The firebird window is now on display at Ilan-Lael through mid-April, when it will be moved to Culver City for Hubbell’s latest exhibition. After that it will be shipped to Scotland for permanent installation.
The new exhibit, “In Harmony with Nature: The Architectural Work of James Hubbell,” runs April 23 through June 22 at the Helm’s Bakery Design District in Culver City. It is Hubbell’s first ever solo exhibition in the Los Angeles area. Besides the firebird window, the L.A. exhibit will feature studies, models and pictures of Hubbell’s Sea Ranch Chapel in Sonoma County, the ornate Doors of Abu Dhabi at the Ilan-Lael compound, the Pacific Rim Parks and the Colegio La Esperanza school in Tijuana.
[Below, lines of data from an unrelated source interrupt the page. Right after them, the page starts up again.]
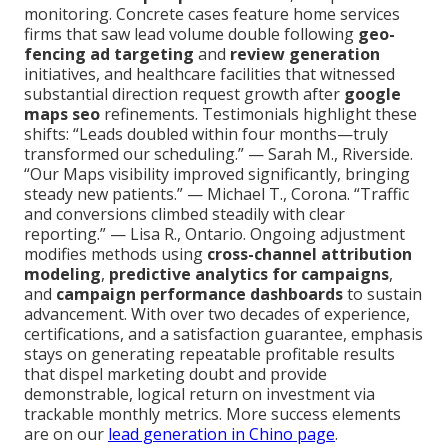
monitoring. Concrete cases feature home services
firms that saw lead volume double following
geo-
fencing ad targeting
and
review generation
initiatives, and healthcare facilities that witnessed
substantial direction request growth after
google
maps seo
refinements. Testimonials highlight these
shifts: “Leads doubled within four months—truly
transformed our scheduling.” — Sarah M., Riverside.
“Our Maps visibility improved significantly, bringing
steady new patients.” — Michael T., Corona. “Traffic
and conversions climbed steadily with clear
reporting.” — Lisa R., Ontario. Ongoing adjustment
modifies methods using
cross-channel attribution
modeling
,
predictive analytics for campaigns
,
and
campaign performance dashboards
to sustain
advancement. With over two decades of experience,
certifications, and a satisfaction guarantee, emphasis
stays on generating repeatable profitable results
that dispel marketing doubt and provide
demonstrable, logical return on investment via
trackable monthly metrics. More success elements
are on our
lead generation in Chino page
.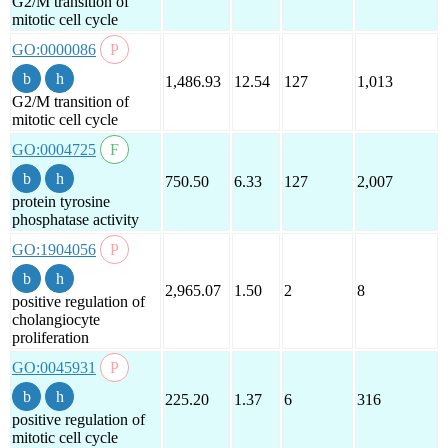
G2/M transition of
mitotic cell cycle
GO:0000086
1,486.93
12.54
127
1,013
G2/M transition of
mitotic cell cycle
GO:0004725
750.50
6.33
127
2,007
protein tyrosine
phosphatase activity
GO:1904056
2,965.07
1.50
2
8
positive regulation of
cholangiocyte
proliferation
GO:0045931
225.20
1.37
6
316
positive regulation of
mitotic cell cycle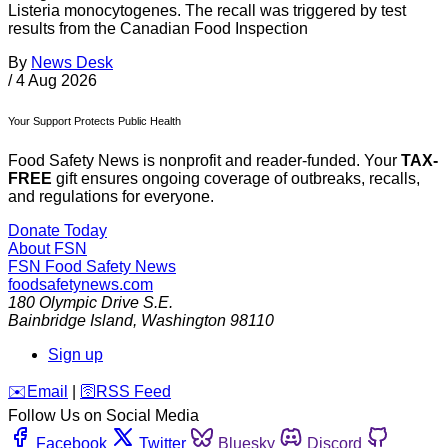
Listeria monocytogenes. The recall was triggered by test
results from the Canadian Food Inspection
By
News Desk
/
4 Aug 2026
Your Support Protects Public Health
Food Safety News is nonprofit and reader-funded. Your
TAX-
FREE
gift ensures ongoing coverage of outbreaks, recalls,
and regulations for everyone.
Donate Today
About FSN
FSN
Food Safety News
foodsafetynews.com
180 Olympic Drive S.E.
Bainbridge Island
,
Washington
98110
Sign up
️✉️
Email
|
🛜
RSS Feed
Follow Us on Social Media
Facebook
Twitter
Bluesky
Discord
Hubbell said the exhibit “is a way to show how trust and nature can help us find a balanced world.”
Hubbell-Ilan-Lael Open House Tours
When: By reservation only. Two-hour guided tours at 10 a.m. and 1 p.m. Mondays, Fridays and Saturdays on May 6, 7, 9, 20, 21, 23, June 3, 4 and 6 and June 17 and 18.
Admission: $200 per car (two people). Additional passengers are $75 each. Limit 5 passengers per car.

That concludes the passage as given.